Unsteady solute dispersion of electro-osmotic flow of micropolar fluid in a rectangular microchannel

Abstract

This study scrutinizes the two-dimensional concentration distribution for a solute cloud containing a micropolar fluid in a rectangular microchannel under the influence of an applied electric field. The concentration distribution is obtained up to second order approximation using Mei's homogenization method. Analytical formulas are derived for dispersion coefficient, mean and two-dimensional concentration distributions. This study also includes the analytical expressions for electric potential, velocity, and microrotation profiles. This study discusses the impact of coupling number, couple stress parameter, electric double layer thickness, and Péclet number on solute concentration distribution. The results of fluid velocity and dispersion coefficient are validated with available works in the literature. The non-Newtonian parameter and electric double layer thickness are shown to have a significant impact on dispersion. Our study reveals that concentration distribution rises but spreading of solute reduces when the coupling number increases.

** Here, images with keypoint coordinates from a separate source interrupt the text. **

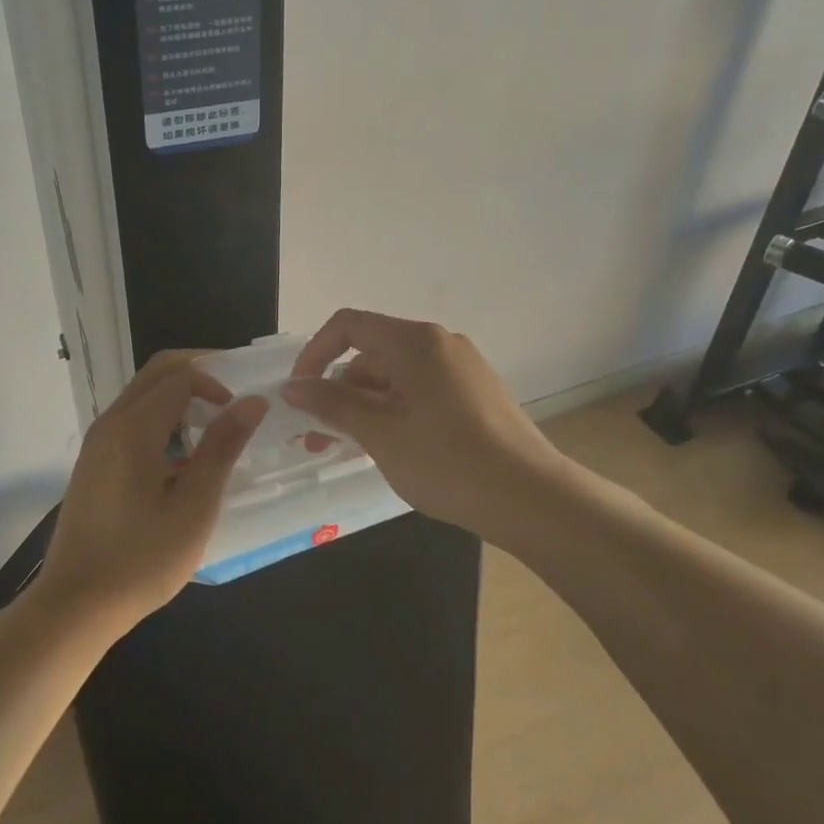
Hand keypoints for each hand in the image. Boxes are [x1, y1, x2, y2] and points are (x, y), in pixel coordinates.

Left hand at [37, 351, 267, 633]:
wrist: (76, 604)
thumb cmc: (143, 558)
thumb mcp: (194, 505)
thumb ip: (222, 447)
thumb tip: (252, 401)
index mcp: (134, 427)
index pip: (181, 376)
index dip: (217, 383)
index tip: (242, 413)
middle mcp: (111, 422)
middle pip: (157, 372)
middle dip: (198, 373)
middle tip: (233, 399)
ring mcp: (97, 441)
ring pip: (143, 393)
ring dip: (180, 396)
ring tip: (213, 428)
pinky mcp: (93, 461)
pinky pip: (131, 418)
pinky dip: (161, 417)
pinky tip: (181, 455)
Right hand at [284, 309, 571, 534]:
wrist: (530, 497)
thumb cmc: (446, 461)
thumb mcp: (379, 433)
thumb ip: (331, 403)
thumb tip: (292, 386)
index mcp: (414, 341)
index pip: (348, 325)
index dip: (314, 353)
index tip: (299, 394)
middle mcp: (439, 343)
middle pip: (372, 353)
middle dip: (339, 391)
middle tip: (319, 438)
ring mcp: (461, 368)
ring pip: (395, 376)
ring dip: (365, 406)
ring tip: (351, 450)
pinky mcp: (475, 393)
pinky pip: (420, 391)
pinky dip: (394, 411)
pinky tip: (390, 448)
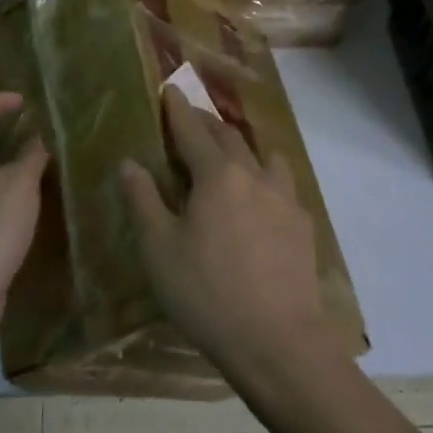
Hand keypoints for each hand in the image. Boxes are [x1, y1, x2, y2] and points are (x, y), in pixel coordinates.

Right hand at [120, 87, 333, 377]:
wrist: (277, 342)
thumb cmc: (207, 293)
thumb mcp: (159, 248)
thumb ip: (142, 199)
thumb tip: (129, 162)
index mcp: (217, 176)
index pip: (193, 130)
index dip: (178, 109)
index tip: (171, 89)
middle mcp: (254, 176)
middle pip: (229, 137)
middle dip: (207, 123)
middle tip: (192, 119)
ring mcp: (284, 200)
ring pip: (264, 157)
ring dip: (243, 147)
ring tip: (231, 154)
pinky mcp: (302, 226)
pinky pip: (282, 185)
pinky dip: (265, 176)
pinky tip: (261, 197)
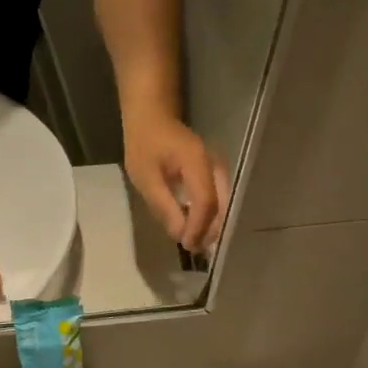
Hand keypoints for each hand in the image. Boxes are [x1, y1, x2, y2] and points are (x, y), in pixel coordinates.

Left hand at [122, 106, 229, 254]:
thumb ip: (164, 206)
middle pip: (220, 205)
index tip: (187, 246)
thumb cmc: (144, 145)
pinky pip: (218, 196)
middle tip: (194, 250)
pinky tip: (197, 225)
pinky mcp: (214, 170)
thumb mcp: (147, 178)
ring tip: (196, 242)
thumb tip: (180, 235)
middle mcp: (214, 165)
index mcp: (197, 163)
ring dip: (211, 224)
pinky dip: (209, 213)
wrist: (152, 117)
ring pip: (223, 202)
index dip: (198, 227)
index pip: (205, 203)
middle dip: (209, 230)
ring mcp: (217, 166)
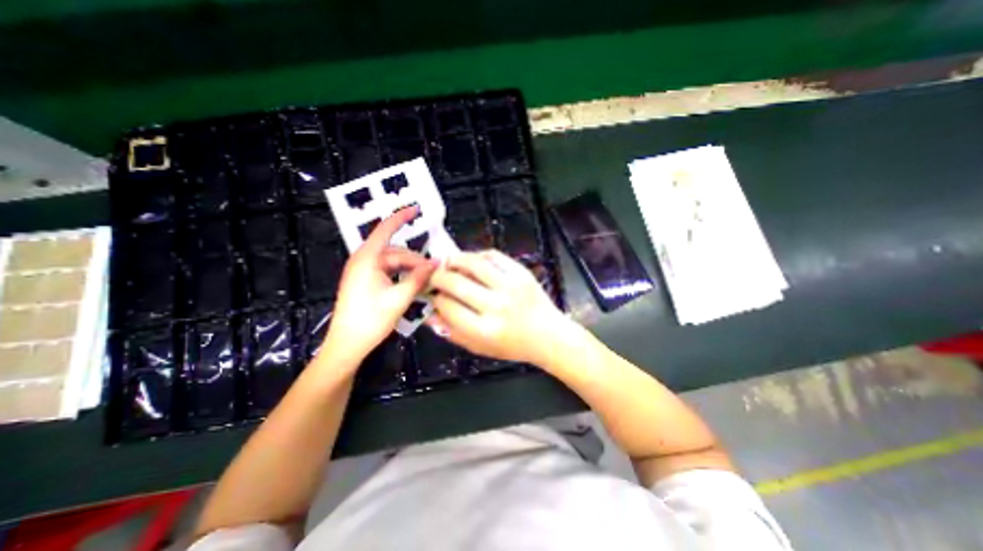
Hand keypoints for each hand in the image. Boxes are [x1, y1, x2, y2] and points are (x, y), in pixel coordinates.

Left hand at [322, 209, 434, 366]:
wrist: (347, 345)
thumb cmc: (370, 320)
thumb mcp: (398, 298)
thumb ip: (418, 278)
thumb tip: (436, 264)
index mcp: (367, 259)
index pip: (385, 230)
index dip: (401, 218)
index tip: (416, 209)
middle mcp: (363, 261)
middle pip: (395, 252)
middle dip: (416, 259)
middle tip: (435, 271)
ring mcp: (363, 271)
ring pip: (393, 262)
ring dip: (411, 268)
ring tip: (427, 279)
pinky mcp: (365, 281)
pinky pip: (388, 271)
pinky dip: (403, 275)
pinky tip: (414, 283)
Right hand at [427, 250, 573, 365]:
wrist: (549, 335)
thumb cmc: (513, 346)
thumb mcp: (479, 348)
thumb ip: (452, 332)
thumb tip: (429, 314)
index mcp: (484, 330)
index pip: (447, 306)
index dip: (436, 298)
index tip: (435, 296)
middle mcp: (496, 305)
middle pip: (455, 282)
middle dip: (438, 277)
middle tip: (435, 276)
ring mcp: (510, 285)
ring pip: (473, 263)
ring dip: (455, 260)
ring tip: (448, 262)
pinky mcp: (521, 272)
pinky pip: (493, 255)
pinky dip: (478, 255)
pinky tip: (473, 261)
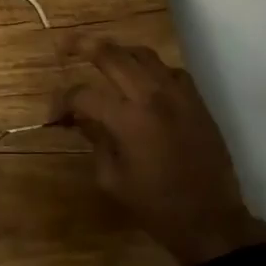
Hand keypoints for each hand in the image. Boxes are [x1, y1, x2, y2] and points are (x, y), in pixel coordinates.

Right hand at [62, 42, 265, 265]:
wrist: (210, 220)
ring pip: (143, 54)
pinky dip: (150, 69)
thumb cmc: (155, 205)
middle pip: (112, 55)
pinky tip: (141, 82)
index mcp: (128, 120)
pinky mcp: (196, 101)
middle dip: (83, 46)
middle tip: (66, 46)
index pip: (83, 94)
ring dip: (118, 52)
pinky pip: (170, 71)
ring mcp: (179, 95)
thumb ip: (94, 140)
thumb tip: (81, 119)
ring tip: (102, 57)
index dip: (62, 101)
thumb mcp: (111, 178)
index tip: (54, 115)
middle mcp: (152, 97)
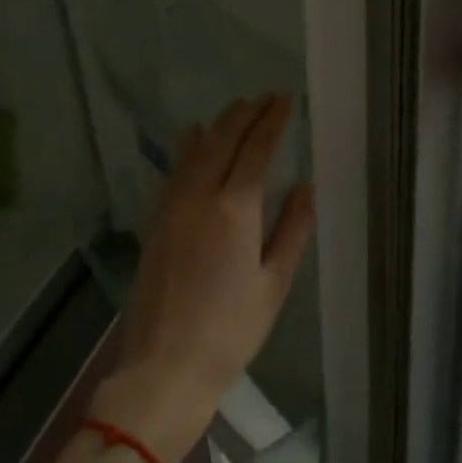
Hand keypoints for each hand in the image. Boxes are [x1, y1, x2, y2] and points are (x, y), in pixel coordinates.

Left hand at [94, 94, 316, 462]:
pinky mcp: (156, 222)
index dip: (272, 121)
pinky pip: (174, 171)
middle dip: (245, 114)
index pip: (256, 149)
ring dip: (218, 124)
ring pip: (195, 150)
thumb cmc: (231, 330)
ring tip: (235, 108)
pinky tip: (192, 138)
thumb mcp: (274, 283)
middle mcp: (199, 197)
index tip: (285, 100)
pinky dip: (188, 147)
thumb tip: (305, 186)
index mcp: (234, 209)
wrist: (165, 365)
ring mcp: (171, 207)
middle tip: (265, 97)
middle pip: (223, 140)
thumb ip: (292, 229)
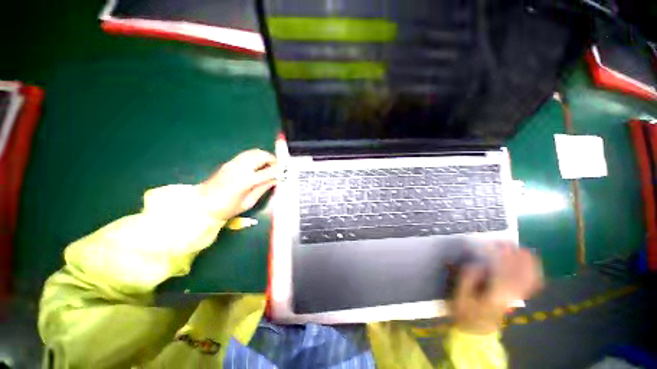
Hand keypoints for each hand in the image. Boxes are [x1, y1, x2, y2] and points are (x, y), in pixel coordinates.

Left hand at [199, 149, 277, 219]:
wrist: (202, 204)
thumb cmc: (227, 208)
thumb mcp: (249, 202)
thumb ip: (263, 189)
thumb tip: (275, 180)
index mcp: (245, 181)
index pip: (267, 172)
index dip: (278, 172)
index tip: (284, 173)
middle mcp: (240, 168)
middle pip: (261, 156)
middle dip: (273, 159)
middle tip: (278, 167)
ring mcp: (233, 163)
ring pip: (254, 152)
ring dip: (265, 156)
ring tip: (270, 165)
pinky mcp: (229, 162)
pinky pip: (247, 154)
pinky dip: (256, 156)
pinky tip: (259, 164)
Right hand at [450, 243, 542, 334]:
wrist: (477, 328)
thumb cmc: (465, 311)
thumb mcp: (459, 296)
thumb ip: (467, 279)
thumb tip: (478, 264)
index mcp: (495, 296)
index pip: (503, 272)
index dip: (498, 256)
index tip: (491, 244)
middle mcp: (511, 296)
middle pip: (521, 274)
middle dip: (515, 256)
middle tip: (505, 242)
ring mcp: (517, 297)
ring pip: (530, 278)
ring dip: (526, 262)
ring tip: (517, 248)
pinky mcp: (517, 296)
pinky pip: (532, 283)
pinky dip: (533, 271)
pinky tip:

This is also true when the Debye length decreases. It is also obtained that the solute spreads more in the Newtonian fluid case compared to the micropolar fluid case. Finally, coupling number and electric double layer thickness show a symmetric pattern to the indicator function for the transverse concentration variation rate. The findings of this work have broad implications in deoxyribonucleic acid analysis, chemical mixing, and separation.